**TEXT SHOWN**
It says, "These all died in faith, not having received the promises, [we're in Hebrews 11:13 now] but having seen them afar off." You know it's discouraging sometimes when the promise is way out there. Faith believes for the immediate, faith is something that's expecting the momentary, miraculous provision of our Father and yet it says, they saw these things afar off, and then I love the next phrase in this verse, and were persuaded of them. Abraham was fully persuaded that what God had promised He was able to perform. How persuaded are you this morning? This is the word we're going to talk about this morning, being fully persuaded. Letting God work in our lives to where we can have that persuasion that we don't become anxious, and we don't begin to move in our own strength because the promise is afar off. To our natural perception it's afar off. This is the best place you can find yourselves, in a position where it is beyond your control. And God in His mercy wants to bring everyone of us into those places in our lives so that we can be trained, we can be proven and tested as Abraham was as to whether or not we're really believing in God; because the fact of the matter is, we have the capacity to manipulate our circumstances and call it God. Many of us are able to draw upon natural resources of our own prowess, whatever it might be, intellectual, our will, our physical abilities, whatever it is, and call it God. And what I want to show you this morning is that God wants to bring everyone of us, our Father wants to bring everyone of us back to that innocence of the garden to where He provides everything and we have no boast, no trust, and no hope in anything but Him.

**DATASET CONTENT**
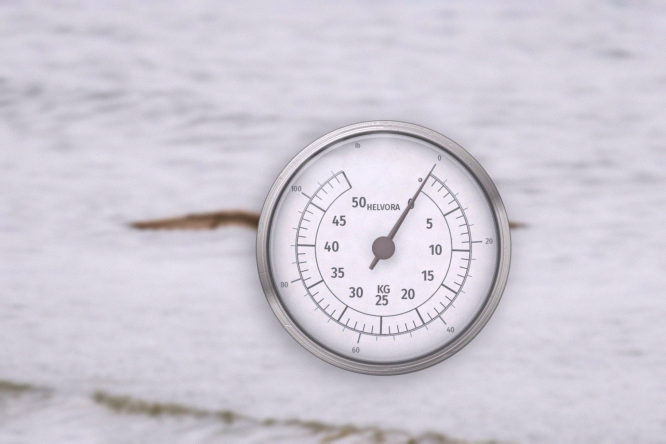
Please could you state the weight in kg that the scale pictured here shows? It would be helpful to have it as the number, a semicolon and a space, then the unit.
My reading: 0; kg
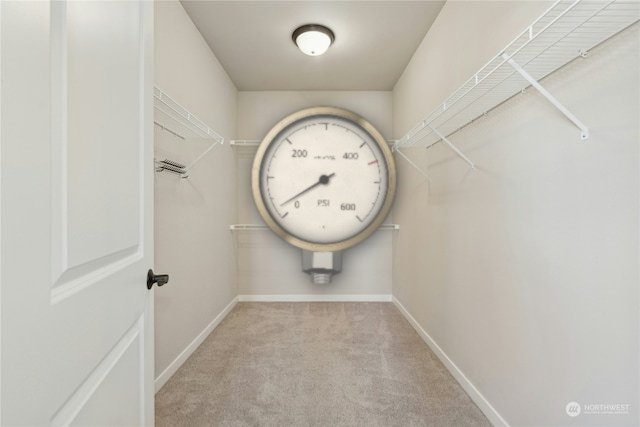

**EXERCISE REQUIREMENTS**
(a) Which kinds of natural resources of our own prowess does the sermon excerpt name as things we can draw on and call God?
(b) In the sermon excerpt, what was Abraham fully persuaded of?
Nothing in the listing matters for this work.

**SOLVED PROBLEMS**
(a) Intellectual, our will, our physical abilities

(b) That what God had promised He was able to perform.